# INSTRUCTIONS FOR THE TASK
Would you give the listing again exactly, without its images?

_ _ _ _

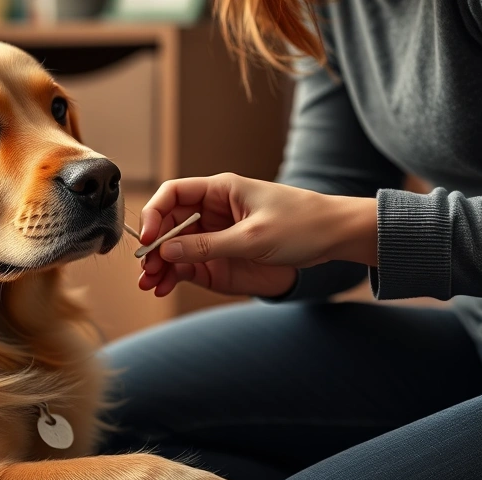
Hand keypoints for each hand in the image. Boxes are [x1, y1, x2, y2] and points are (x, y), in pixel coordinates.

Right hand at [138, 173, 376, 297]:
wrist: (335, 239)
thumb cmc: (302, 224)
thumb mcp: (253, 237)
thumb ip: (208, 245)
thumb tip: (168, 250)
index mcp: (220, 191)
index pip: (173, 193)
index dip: (155, 213)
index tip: (149, 237)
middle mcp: (213, 211)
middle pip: (170, 224)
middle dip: (154, 246)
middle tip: (146, 269)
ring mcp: (217, 234)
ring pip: (177, 246)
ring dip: (161, 264)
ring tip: (150, 284)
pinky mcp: (224, 256)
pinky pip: (191, 263)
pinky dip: (175, 274)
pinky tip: (165, 287)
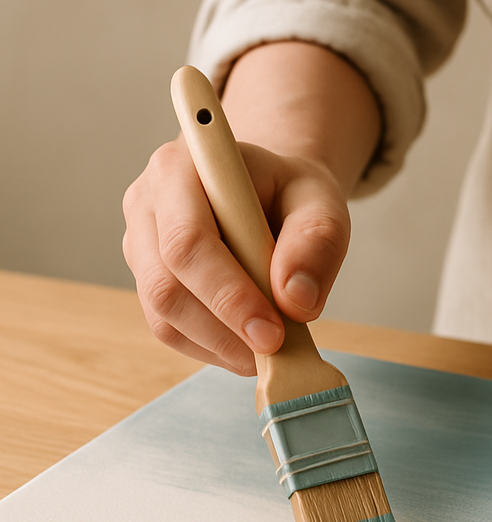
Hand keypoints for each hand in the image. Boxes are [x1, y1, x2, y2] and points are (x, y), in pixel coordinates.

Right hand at [123, 137, 349, 374]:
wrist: (268, 192)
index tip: (272, 332)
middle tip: (275, 350)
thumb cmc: (291, 193)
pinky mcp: (148, 279)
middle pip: (165, 285)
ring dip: (219, 344)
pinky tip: (248, 348)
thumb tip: (296, 300)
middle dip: (223, 328)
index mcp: (180, 169)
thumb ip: (317, 241)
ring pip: (163, 314)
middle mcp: (147, 204)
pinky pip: (170, 328)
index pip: (188, 241)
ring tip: (269, 352)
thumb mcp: (321, 201)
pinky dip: (212, 348)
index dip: (227, 294)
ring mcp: (141, 245)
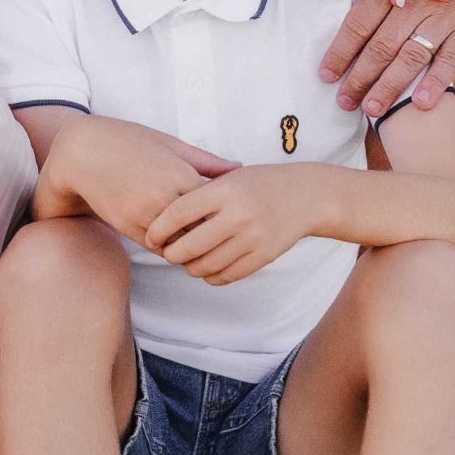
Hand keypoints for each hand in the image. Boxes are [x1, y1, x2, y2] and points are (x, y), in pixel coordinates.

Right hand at [46, 117, 237, 245]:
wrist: (83, 152)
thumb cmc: (130, 141)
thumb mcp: (171, 144)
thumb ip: (207, 161)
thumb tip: (239, 167)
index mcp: (179, 175)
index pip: (215, 206)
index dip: (224, 211)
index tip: (230, 210)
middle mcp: (163, 198)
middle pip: (200, 229)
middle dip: (211, 232)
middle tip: (221, 232)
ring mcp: (143, 214)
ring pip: (179, 243)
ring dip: (189, 243)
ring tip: (199, 238)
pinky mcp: (127, 226)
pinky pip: (156, 246)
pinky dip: (167, 244)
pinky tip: (174, 237)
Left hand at [142, 166, 318, 285]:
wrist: (303, 196)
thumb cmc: (258, 183)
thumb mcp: (229, 178)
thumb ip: (199, 195)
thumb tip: (162, 220)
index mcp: (224, 191)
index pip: (179, 213)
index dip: (159, 228)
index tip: (150, 235)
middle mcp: (238, 214)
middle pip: (189, 246)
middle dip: (171, 254)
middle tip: (167, 252)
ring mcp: (252, 237)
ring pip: (206, 266)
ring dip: (190, 267)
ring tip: (187, 260)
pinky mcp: (263, 255)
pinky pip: (227, 275)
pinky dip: (211, 276)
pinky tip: (207, 267)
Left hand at [320, 0, 454, 119]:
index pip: (359, 23)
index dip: (341, 51)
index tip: (325, 75)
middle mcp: (415, 1)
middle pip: (381, 46)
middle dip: (360, 78)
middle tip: (344, 103)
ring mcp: (444, 15)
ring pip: (411, 56)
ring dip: (390, 86)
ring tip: (372, 110)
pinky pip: (452, 58)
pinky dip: (436, 81)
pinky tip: (421, 104)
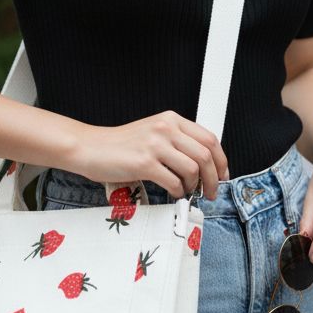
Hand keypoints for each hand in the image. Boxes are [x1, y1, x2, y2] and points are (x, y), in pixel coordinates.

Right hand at [74, 111, 228, 199]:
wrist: (90, 147)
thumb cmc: (119, 145)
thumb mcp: (153, 133)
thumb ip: (176, 142)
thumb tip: (203, 165)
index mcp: (170, 119)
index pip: (209, 138)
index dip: (221, 160)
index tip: (222, 174)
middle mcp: (165, 128)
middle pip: (205, 155)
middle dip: (213, 178)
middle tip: (210, 191)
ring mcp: (155, 145)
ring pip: (192, 169)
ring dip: (194, 186)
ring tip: (187, 191)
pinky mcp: (144, 163)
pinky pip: (173, 182)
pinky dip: (178, 191)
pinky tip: (172, 192)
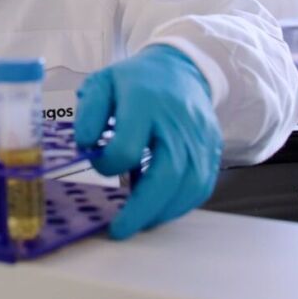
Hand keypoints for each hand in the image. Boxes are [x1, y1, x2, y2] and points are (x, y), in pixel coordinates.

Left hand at [74, 44, 222, 238]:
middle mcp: (178, 121)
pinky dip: (180, 205)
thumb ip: (89, 113)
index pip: (128, 146)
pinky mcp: (212, 149)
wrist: (182, 68)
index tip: (99, 164)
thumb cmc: (137, 81)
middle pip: (169, 173)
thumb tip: (84, 146)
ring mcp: (200, 136)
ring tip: (138, 222)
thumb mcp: (103, 83)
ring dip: (162, 212)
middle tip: (120, 229)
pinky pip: (202, 186)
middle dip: (142, 209)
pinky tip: (159, 208)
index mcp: (145, 101)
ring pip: (190, 185)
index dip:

_ _ _ _

# WRITTEN SOLUTION
Hand keypoints for each hand in the image. Boxes are [x1, y1, x2, y2] and points are (x, y), in pixel coordinates.

Right hand at [138, 173, 376, 297]:
wrist: (335, 239)
thumb cmc: (302, 224)
thumb mcp: (253, 237)
thumb ip: (208, 245)
thumb tip: (168, 250)
index mcp: (220, 191)
index pip: (173, 193)
index dip: (155, 213)
index tip: (149, 237)
middle mcp: (213, 211)
middle pip: (170, 224)
middle dip: (154, 246)
middle tip: (146, 269)
ring mcp: (217, 234)
ring pip: (177, 246)
ring dip: (161, 264)
ring tip: (150, 284)
pinky mcp: (224, 256)
pinky pip: (191, 263)
pinky dip: (175, 274)
pinky tip: (165, 287)
Hand keypoints for each hand in the image. Boxes are [x1, y1, x2, y2] and points are (x, y), in pixel coordinates.

Right hand at [123, 137, 349, 374]:
wrist: (268, 192)
index tip: (272, 332)
middle tip: (275, 350)
thumb cmc: (291, 193)
pinky mcp: (148, 279)
middle pip: (165, 285)
ring dip: (219, 344)
pinky tip: (248, 348)
thumb tip: (296, 300)
middle dip: (223, 328)
index mcp: (180, 169)
thumb ip: (317, 241)
ring pip: (163, 314)
middle mcp: (147, 204)
pinky pip: (170, 328)
index pip: (188, 241)
ring tip: (269, 352)
thumb mcp: (321, 201)
pinky dip: (212, 348)
index dip: (227, 294)
ring mcp: (141, 245)
Hand keypoints for each hand in the image. Boxes are [x1, y1, x2, y2] and points are (x, y), in pixel coordinates.

Right hand at [46, 117, 237, 245]:
wrist: (83, 152)
thumb cmc: (130, 141)
thumb mcp: (171, 144)
thumb ip: (207, 161)
thumb tip: (239, 167)
index mcp: (179, 175)
index pip: (215, 206)
index dip: (224, 211)
index tip: (230, 210)
middle mcp: (163, 198)
middle pip: (200, 229)
middle dip: (211, 232)
middle tip: (221, 232)
ring mcp: (143, 214)
ring pip: (179, 243)
ring dip: (189, 243)
ring tip: (199, 238)
pinky mcp: (127, 226)
pinky pip: (156, 246)
pinky dip: (167, 244)
pinky tip: (174, 237)
Left hand at [142, 166, 318, 285]:
wrist: (303, 196)
thumb cmc: (258, 183)
thumb mcp: (229, 178)
thumb ip: (199, 195)
thumb tip: (162, 220)
index mcp: (224, 191)
index pip: (179, 213)
index dip: (159, 228)
index tip: (150, 235)
middle mcp: (238, 214)
middle pip: (189, 246)
middle dip: (171, 254)
middle tip: (167, 252)
ring mcp: (252, 237)
ring pip: (206, 266)
ring dip: (190, 267)
ring tip: (187, 260)
pinky mcp: (263, 255)
pinky pip: (227, 275)
pinky dip: (211, 276)
pinky tip: (207, 267)
Left hand at [320, 0, 454, 119]:
index pip: (359, 23)
index dip: (341, 51)
index tip: (325, 75)
middle mcp: (415, 1)
middle pip: (381, 46)
middle dip: (360, 78)
middle tip: (344, 103)
ring mcp: (444, 15)
ring pip: (411, 56)
ring dip: (390, 86)
ring tip: (372, 110)
pinky pip: (452, 58)
pinky dip: (436, 81)
pinky tip: (421, 104)
Hand keypoints for each hand in the image. Boxes are [x1, y1, x2, y2] and points are (x, y), in pixel coordinates.

Right hand at [74, 111, 228, 199]:
wrist: (90, 147)
thumb cmc: (119, 145)
thumb mcp: (153, 133)
thumb ip: (176, 142)
thumb tip: (203, 165)
index mcp: (170, 119)
index pip: (209, 138)
index dip: (221, 160)
index tip: (222, 174)
middle mcp: (165, 128)
middle pip: (205, 155)
middle dip: (213, 178)
middle tip: (210, 191)
ring mcp: (155, 145)
ring pip: (192, 169)
ring dip: (194, 186)
ring tip: (187, 191)
pinky mcp: (144, 163)
pinky pip: (173, 182)
pinky dip: (178, 191)
pinky tip: (172, 192)
Hand keypoints for each hand in the image. Boxes are [x1, y1, x2, y2] and points are (x, y), in pixel coordinates.

Left hand at [74, 44, 222, 238]:
middle mcp: (178, 121)
pinky dip: (180, 205)
thumb ip: (89, 113)
index pip: (128, 146)
pinky mcp: (212, 149)
wrist: (182, 68)
index tip: (99, 164)
thumb cmc: (137, 81)
middle pip: (169, 173)
thumb tip: (84, 146)
ring mcp: (200, 136)
ring tip: (138, 222)
thumb mcp: (103, 83)
ring dip: (162, 212)
middle tip: (120, 229)
pinky pip: (202, 186)
middle dip: (142, 209)
pinky tip: (159, 208)
index mcp: (145, 101)
ring pip: (190, 185)
index dip:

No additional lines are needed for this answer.